Arbeitsauftrag A - Zitiere aus dem Interview mit Judith Holofernes alles von „Judith Holofernes im“ bis hinunter zu „Album begonnen hast?“.
Arbeitsauftrag B -
Beantworte anhand des Interviews mit Judith Holofernes diese Fragen:
(i) Weshalb wurden die Fragen per E-Mail statt in einem persönlichen Gespräch gestellt?
(ii) Nach etwa wie vielen Monaten entstand der erste Song?
(iii) Von wem stammen die Backinggesänge, die sie bei den zarteren Stücken hervorhebt?
Arbeitsauftrag C - Führe das Interview mit Judith Holofernes nach seinem letzten Satz weiter.

Ausgewählter Text -

──────────

Judith Holofernes im Interview
Der Weg vom Azubi zur Chefin der eigenen Band
Bielefeld (ml) Judith Holofernes ist aktuell auf Tour durch Deutschland. Aufgrund von Heiserkeit der Protagonistin konnten wir kein Face-2-Face-Interview und haben ihr kurzerhand per E-Mail Fragen gestellt. Dabei geht es um Tiere, Tiergedichte und auch über die Veränderungen, die es für Judith mit der neuen Band auf Tour gibt.Du hast uns das komplette letzte Jahr mit Tiergedichten etwas hinters Licht geführt. Wie lange hat es nach der Wir sind Helden-Auflösung gedauert, bis du mit der Arbeit für das neue Album begonnen hast?
Den ersten Song habe ich sicher schon nach etwa drei Monaten geschrieben, die nächsten sind ziemlich schnell hinterher gekommen... Ich habe allerdings eine Weile gebraucht um mir einzugestehen, dass ich ganz offensichtlich ein Album aufnehme. Sicher erst nach sieben Songs oder so.
Es befinden sich auf dem Album teils ernstzunehmende und teils nicht ganz so ernstzunehmende Stücke. Welche Lieder haben dir beim Songwriting mehr Spaß gemacht und welche Songs machen dir live am meisten Spaß?
Ich mag es sehr, mit dem Kontrast von anarchischem Humor und Tiefe zu spielen, am allerbesten im gleichen Song! Am tollsten finde ich es, wenn man in einem Song über die erste Strophe lacht und über die dritte weint. "Pechmarie" ist ein bisschen so ein Lied, deswegen ist es für mich auch irgendwie ein zentrales Stück... Live macht ehrlich gesagt die ganze Platte total Spaß, weil die Sachen ja zum großen Teil recht, ähm, schmissig sind, und da machen wir zu sechst schon ganz gut Alarm auf der Bühne. Aber auch die zarteren Sachen sind für mich ganz, ganz toll, vor allem durch die wunderschönen Backinggesänge von Jarita Freydank und Miss Kenichi....

──────────

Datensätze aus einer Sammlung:
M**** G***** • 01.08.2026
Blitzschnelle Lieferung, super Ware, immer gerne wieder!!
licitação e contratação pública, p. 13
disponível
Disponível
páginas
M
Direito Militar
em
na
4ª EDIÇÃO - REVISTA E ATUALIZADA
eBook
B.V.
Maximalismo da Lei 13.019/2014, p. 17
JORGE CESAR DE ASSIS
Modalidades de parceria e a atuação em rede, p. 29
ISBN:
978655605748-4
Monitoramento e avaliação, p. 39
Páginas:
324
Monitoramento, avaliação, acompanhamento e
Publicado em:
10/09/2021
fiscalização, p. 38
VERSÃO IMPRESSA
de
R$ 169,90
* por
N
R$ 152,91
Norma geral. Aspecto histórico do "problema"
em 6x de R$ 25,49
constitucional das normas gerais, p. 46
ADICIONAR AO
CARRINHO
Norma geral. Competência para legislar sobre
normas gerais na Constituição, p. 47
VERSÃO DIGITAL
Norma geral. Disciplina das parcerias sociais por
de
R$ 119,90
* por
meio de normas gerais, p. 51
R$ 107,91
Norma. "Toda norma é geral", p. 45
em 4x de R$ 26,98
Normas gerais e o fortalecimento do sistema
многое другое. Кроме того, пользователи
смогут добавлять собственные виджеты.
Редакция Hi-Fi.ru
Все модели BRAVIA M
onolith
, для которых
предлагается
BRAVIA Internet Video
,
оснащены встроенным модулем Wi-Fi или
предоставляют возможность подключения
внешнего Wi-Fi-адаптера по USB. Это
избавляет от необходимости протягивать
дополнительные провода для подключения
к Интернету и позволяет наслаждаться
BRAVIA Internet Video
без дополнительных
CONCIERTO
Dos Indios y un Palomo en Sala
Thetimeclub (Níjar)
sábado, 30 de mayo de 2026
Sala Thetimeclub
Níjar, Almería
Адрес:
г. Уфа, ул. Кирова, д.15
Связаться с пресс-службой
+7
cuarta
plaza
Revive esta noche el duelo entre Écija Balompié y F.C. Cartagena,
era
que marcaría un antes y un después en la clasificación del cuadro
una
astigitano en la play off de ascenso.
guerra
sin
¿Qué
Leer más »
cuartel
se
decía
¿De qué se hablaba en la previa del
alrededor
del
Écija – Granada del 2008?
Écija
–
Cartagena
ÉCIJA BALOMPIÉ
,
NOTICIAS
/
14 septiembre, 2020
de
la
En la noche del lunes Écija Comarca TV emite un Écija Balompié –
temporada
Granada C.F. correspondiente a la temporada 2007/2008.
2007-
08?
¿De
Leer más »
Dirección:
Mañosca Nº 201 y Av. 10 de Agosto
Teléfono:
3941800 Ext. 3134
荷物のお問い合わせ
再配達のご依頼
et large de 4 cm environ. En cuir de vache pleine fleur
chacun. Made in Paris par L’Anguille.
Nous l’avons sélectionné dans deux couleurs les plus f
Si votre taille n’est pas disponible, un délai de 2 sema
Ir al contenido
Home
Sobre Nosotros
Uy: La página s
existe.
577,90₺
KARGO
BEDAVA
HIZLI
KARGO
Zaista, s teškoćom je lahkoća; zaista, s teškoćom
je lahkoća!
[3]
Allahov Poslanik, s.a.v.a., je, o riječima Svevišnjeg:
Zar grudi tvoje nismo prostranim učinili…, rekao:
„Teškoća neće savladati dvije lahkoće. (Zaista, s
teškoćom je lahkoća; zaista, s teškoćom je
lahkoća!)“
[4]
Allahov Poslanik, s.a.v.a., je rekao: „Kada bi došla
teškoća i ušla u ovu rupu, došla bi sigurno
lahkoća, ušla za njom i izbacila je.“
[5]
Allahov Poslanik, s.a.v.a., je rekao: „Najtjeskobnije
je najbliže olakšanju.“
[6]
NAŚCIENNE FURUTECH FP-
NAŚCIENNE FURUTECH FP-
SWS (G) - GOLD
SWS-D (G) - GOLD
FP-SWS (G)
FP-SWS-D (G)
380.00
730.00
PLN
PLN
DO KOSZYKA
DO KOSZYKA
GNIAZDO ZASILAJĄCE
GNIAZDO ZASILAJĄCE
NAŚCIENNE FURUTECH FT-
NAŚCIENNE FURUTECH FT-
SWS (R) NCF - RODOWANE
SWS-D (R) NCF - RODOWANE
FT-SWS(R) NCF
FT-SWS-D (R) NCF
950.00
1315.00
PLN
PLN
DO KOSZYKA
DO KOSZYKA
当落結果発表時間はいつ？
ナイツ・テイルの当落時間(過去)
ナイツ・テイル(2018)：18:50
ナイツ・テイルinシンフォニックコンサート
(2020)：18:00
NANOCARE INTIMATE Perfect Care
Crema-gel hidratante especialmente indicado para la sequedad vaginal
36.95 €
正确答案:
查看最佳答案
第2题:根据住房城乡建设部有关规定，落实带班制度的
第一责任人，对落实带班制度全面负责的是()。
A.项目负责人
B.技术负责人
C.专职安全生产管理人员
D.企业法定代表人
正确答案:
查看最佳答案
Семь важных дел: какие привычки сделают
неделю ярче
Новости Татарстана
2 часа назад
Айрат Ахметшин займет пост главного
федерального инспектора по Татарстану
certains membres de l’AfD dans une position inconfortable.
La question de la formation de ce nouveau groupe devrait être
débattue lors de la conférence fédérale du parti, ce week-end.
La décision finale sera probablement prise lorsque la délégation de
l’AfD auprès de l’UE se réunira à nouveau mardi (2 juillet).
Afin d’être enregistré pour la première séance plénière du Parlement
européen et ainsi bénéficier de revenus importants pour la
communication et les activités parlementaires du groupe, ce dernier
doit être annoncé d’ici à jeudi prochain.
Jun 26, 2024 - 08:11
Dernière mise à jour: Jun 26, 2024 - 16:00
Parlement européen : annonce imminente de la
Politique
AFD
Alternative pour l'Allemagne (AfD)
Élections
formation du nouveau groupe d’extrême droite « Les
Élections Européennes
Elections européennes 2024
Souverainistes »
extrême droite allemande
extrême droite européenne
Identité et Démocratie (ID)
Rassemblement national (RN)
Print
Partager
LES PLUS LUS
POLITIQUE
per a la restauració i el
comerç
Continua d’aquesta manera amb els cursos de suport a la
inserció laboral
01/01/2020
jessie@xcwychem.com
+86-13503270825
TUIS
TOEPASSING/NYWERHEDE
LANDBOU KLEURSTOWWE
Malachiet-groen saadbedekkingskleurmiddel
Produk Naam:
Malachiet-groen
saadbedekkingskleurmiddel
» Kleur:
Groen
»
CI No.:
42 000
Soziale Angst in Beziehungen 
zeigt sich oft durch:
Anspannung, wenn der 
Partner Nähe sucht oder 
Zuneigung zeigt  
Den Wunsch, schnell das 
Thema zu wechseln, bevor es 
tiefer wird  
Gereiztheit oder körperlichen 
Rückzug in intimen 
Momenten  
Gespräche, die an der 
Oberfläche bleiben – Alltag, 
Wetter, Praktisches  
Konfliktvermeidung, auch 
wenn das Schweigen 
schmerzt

──────────

Ergebnis A -
Judith Holofernes im Interview
Der Weg vom Azubi zur Chefin der eigenen Band
Bielefeld (ml) Judith Holofernes ist aktuell auf Tour durch Deutschland. Aufgrund von Heiserkeit der Protagonistin konnten wir kein Face-2-Face-Interview und haben ihr kurzerhand per E-Mail Fragen gestellt. Dabei geht es um Tiere, Tiergedichte und auch über die Veränderungen, die es für Judith mit der neuen Band auf Tour gibt.Du hast uns das komplette letzte Jahr mit Tiergedichten etwas hinters Licht geführt. Wie lange hat es nach der Wir sind Helden-Auflösung gedauert, bis du mit der Arbeit für das neue Album begonnen hast?

Ergebnis B -
(i) Wegen der Heiserkeit von Judith Holofernes.
(ii) Nach etwa drei Monaten.
(iii) Von Jarita Freydank und Miss Kenichi.

Ergebnis C -
Auf dem Album spielen Tiere in vielen Songs eine zentrale Rolle, wie beispielsweise "Opossum". Kannst du dir auch vorstellen irgendwann mal ein Konzeptalbum nur mit Texten über Tiere zu veröffentlichen?
Ich denke eher, dass ich irgendwann demnächst mal das Tiergedichte-Projekt weitertreiben und ein Buch daraus machen muss. Dafür fehlen mir aber noch ein paar neue Gedichte, bisher sind es nur ca 15... Ich finde, dass man über Tiere toll Sachen über Menschen erzählen kann, eigentlich ist jedes Gedicht ja eine klassische Fabel. Auch das Opossum verhält sich ja nur all zu menschlich, indem es, wenn ihm die Welt zu komplex wird, einfach hintenüberfällt und sich tot stellt. Das machen die meisten von uns ja auch ganz gerne!
Welches ist dein Lieblingslied von "Ein leichtes Schwert"?
Das fällt mir bei dieser Platte viel schwerer zu sagen, als bei den Heldenplatten, weil ich ja in allen Songs gleichermaßen drinstecke... Inhaltlich ist "Nichtsnutz" für mich ein Kernstück, musikalisch und emotional aber am Ehesten "Pechmarie"... Aber auch "Ein leichtes Schwert" ist mir sehr wichtig, das hat für mich musikalisch und von der Aussage her den meisten Wumms.
Wie kamst du denn zu deiner Live-Band?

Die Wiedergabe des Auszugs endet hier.